At this juncture, some might perhaps aver that I have not actually discussed the works of Meng Yangyang (of course, I would not concur). Yet I feel compelled to emphasize again that if contemporary painting cannot unshackle itself from the mode of viewing we have inherited from the modern art of the past, it may suffer an out-of-kilter lack of historical awareness, resulting from a severe hysteresis in historical perspective (as indeed I have long felt), and may even neglect or misconstrue the meaning and value of painting in the contemporary realm of images.

注釋
一、約翰‧伯格,〈繪畫與時間〉(Painting and time),收錄在《觀看的視界》(台北:麥田,2010)文集,287-294,1979。
二、同上注。
三、請參照黃建宏,《影像的宿命》研讀報告,轉引自http://english.fju.edu.tw/lctd/list/theoristsWork_Guide.asp?T_ID=92&TW_ID=107。

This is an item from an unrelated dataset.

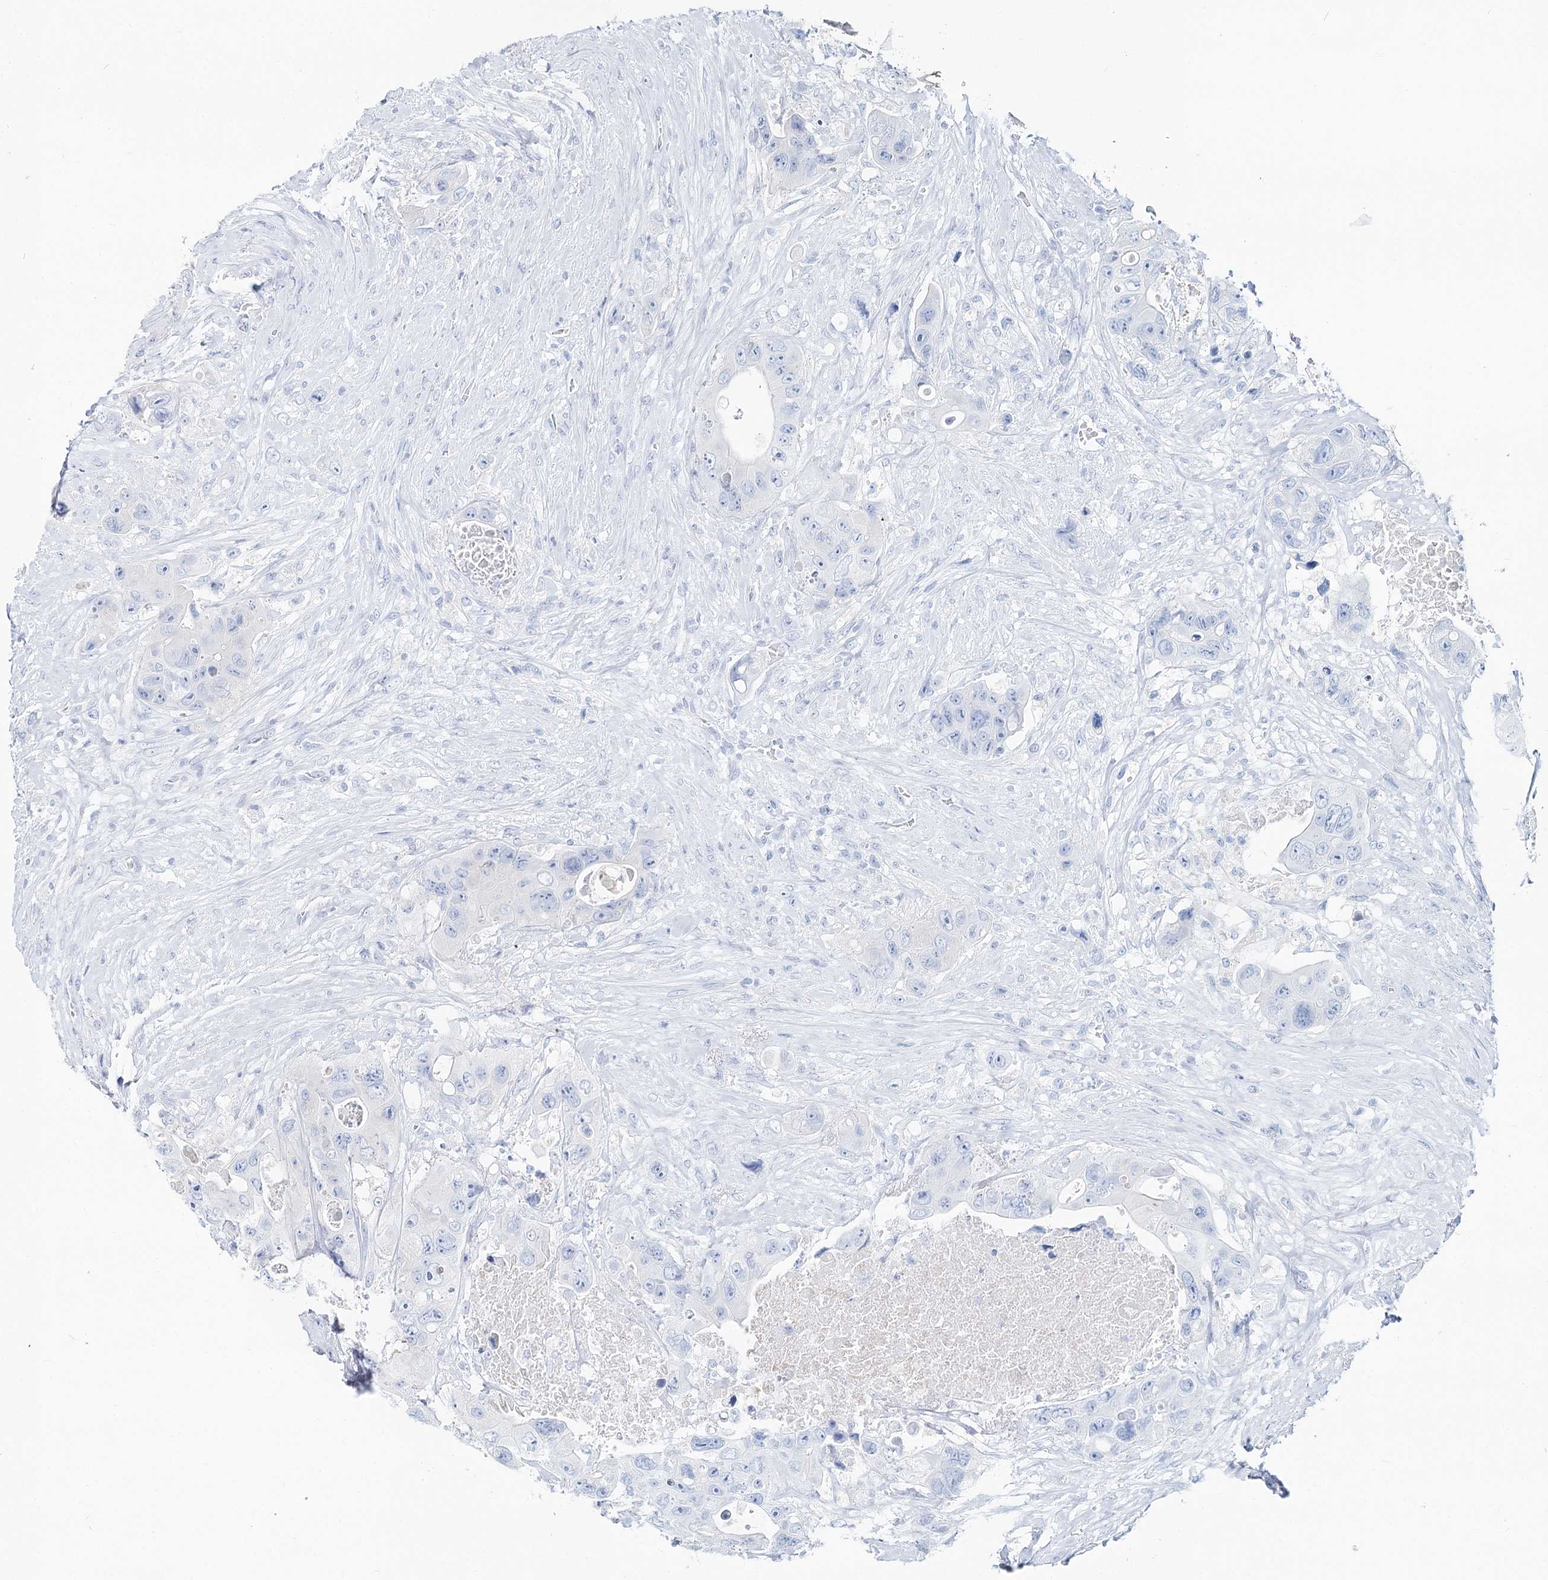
{"staining": {"intensity": "weak", "quantity": "<25%", "location": "cytoplasmic/membranous"}, "tissue": "colorectal cancer", "cell_type": "Tumor cells", "image_type": "cancer", "snomed": [{"axis": "morphology", "description": "Adenocarcinoma, NOS"}, {"axis": "topography", "description": "Colon"}], "caption": "IHC image of adenocarcinoma (colorectal) stained for a protein (brown), which demonstrates no positivity in tumor cells.", "gene": "MCCC2", "patient": {"sex": "female", "age": 46}}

四、 約翰‧伯格,〈繪畫的居所〉(The place of painting),收錄在《觀看的視界》(台北:麥田,2010)文集,295-302,1982。
五、同上注。
六、同前注一。
七、同前注四。
*文前引言出自 約翰‧伯格,〈論可見性〉(On visibility),收錄在《觀看的視界》(台北:麥田,2010)文集,303,1977。

Notes:
1. John Berger, “Painting and Time,” The Sense of Sight (Vintage, 1993), p. 206.
2. Ibid.
3. Jacques Rancière, tr. Gregory Elliott, The Future of the Image (Verson, 2007), p. 1.
4. John Berger, “The Place of Painting,” The Sense of Sight (Vintage, 1993), p. 212-218.
5. Ibid.
6. Op. cit., Note 1.
7. Op. cit., Note 4.
*Introductory quote: John Berger, “On Visibility,” The Sense of Sight (Vintage, 1993), p. 219-224.